Czy monitor z matrycą TN okaże się lepszy od modeli MVA i S-IPS w niektórych zastosowaniach? Jaki jest jego stosunek ceny do możliwości? Czy odwzorowanie kolorów jest dobre? Na te i inne pytania odpowiemy w teście.

 Przekątna ekranu 20"
 Rozdzielczość 1600 x 900 pikseli
 Czas reakcji 3 ms (szary-szary)
 Rodzaj matrycy TN
 Powłoka ekranu błyszcząca
 Podświetlanie CCFL
 Jasność i kontrast 300 cd/m2 i 1000:1
 Kąty widzenia
pion / poziom
 160 / 160
 Złącza wideo D-Sub, DVI, HDMI; obsługa HDCP
 Zasilacz wewnętrzny
 Inne cechy wbudowane głośniki 2 W 
 Oprogramowanie  -
 Cena 1129 zł

» Zobacz pełną specyfikację na stronie producenta
 

 

Monitor ma dość nietypową rozdzielczość - 1600 x 900 pikseli. Wynika to z proporcji ekranu. Ma też błyszczącą powłokę, co uważamy za wadę, ponieważ w ekranie odbija się twarz użytkownika i otoczenie. Mamy też do czynienia z wąskimi kątami widzenia, co jest jednak cechą matryc TN. Na plus należy zaliczyć dobry zestaw złączy oraz wbudowane głośniki.

Ergonomia i wykonanie

Monitor sprawia wrażenie solidnego. Jest jednak dość lekki i kiedy zechcesz zmienić nachylenie ekranu, jedną ręką musisz przytrzymywać podstawę - w przeciwnym razie może się przewrócić.

HP 2309m łatwo można obracać na boki - wówczas obraca się wraz z podstawą. Jest na tyle lekki, że można to zrobić jedną ręką i nie trzeba w to wkładać dużo siły.

HP informuje również, że jeśli potrzebujesz więcej miejsca na biurku, możesz włożyć pod monitor klawiaturę i umieścić ją na podstawie. To jednak wchodzi w grę tylko wtedy, gdy jej nie używasz i np. chcesz przejrzeć na biurku czasopismo. Nie jest to wielka zaleta, ale warta odnotowania.

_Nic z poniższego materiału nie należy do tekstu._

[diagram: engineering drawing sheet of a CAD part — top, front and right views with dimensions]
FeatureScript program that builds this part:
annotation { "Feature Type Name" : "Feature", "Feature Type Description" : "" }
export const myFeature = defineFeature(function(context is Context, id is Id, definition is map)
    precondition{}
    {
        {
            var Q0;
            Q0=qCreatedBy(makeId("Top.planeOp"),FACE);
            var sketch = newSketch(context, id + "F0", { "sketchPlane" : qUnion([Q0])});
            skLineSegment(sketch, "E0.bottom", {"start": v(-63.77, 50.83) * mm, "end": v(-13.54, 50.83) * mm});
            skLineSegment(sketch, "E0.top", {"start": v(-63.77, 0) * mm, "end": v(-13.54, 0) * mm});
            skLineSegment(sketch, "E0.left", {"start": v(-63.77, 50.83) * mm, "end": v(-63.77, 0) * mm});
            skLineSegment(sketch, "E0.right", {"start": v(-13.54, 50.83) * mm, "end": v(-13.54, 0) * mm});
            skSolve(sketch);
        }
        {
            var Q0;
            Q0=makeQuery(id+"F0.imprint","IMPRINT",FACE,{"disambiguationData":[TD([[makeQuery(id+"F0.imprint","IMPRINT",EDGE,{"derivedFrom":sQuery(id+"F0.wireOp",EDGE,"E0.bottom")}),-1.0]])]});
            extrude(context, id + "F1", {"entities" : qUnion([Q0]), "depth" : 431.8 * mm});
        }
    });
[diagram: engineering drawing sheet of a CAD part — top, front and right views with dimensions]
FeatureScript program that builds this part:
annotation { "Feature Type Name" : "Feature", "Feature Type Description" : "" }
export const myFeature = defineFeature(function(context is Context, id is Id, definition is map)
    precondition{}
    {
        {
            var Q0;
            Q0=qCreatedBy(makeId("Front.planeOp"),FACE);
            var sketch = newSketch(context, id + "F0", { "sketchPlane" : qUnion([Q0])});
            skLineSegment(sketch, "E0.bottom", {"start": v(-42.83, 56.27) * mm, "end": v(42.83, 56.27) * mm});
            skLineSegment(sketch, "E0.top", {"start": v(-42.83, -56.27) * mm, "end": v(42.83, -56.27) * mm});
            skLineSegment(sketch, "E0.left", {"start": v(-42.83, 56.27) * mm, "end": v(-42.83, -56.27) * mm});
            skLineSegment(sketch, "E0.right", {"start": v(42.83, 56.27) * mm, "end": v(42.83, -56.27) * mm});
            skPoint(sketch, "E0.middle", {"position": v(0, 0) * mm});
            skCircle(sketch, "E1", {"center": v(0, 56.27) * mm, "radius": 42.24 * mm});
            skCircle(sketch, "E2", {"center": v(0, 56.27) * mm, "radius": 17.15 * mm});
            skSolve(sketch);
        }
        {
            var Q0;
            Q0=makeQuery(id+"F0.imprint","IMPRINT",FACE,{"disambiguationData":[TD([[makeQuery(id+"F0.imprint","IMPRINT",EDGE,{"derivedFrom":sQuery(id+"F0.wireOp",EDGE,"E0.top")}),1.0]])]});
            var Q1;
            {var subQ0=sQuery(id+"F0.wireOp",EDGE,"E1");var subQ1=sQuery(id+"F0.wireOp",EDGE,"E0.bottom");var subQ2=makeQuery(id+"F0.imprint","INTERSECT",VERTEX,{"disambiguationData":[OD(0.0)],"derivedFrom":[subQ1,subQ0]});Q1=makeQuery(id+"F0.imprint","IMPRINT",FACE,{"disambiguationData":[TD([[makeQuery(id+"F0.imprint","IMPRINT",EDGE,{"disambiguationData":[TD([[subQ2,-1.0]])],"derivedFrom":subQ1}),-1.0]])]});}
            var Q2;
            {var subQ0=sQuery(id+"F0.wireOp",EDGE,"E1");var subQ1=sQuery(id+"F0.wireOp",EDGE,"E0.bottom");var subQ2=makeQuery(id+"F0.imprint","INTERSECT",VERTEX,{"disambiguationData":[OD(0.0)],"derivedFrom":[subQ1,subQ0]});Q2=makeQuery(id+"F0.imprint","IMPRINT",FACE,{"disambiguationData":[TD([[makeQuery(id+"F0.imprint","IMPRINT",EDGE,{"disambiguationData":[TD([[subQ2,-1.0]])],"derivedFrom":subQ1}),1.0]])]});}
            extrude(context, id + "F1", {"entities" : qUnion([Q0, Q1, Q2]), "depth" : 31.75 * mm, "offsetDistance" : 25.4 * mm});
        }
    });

Jak na typowo konsumencki monitor z matrycą TN, ergonomia jest przeciętna. Nie oczekujemy od tego typu sprzętu funkcji Pivot czy regulowania wysokości. Oczekujemy jednak wysokiej jakości i wygody obsługi. O ile jakości nie można nic zarzucić, tak regulowanie panelu, kiedy jedną ręką trzeba przytrzymywać podstawę, a drugą obracać bądź co bądź duży ekran (czyt. trzeba włożyć w to nieco siły) nie jest zbyt wygodne.

Irytuje również fakt, że przyciski do sterowania menu ekranowym są na dole, za ramką okalającą ekran. Odpowiednie oznaczenia umieszczono na przodzie, więc nie będziemy wciskać tych przycisków na oślep, niemniej nie wciskają się miękko i ponownie trzeba używać tutaj dużo siły - to sprawia, że podczas regulowania obrazu cały monitor chwieje się na boki. A to, niestety, świadczy o małej staranności producenta, jeśli chodzi o funkcjonalność tego modelu. Widać że priorytetem był tutaj wygląd.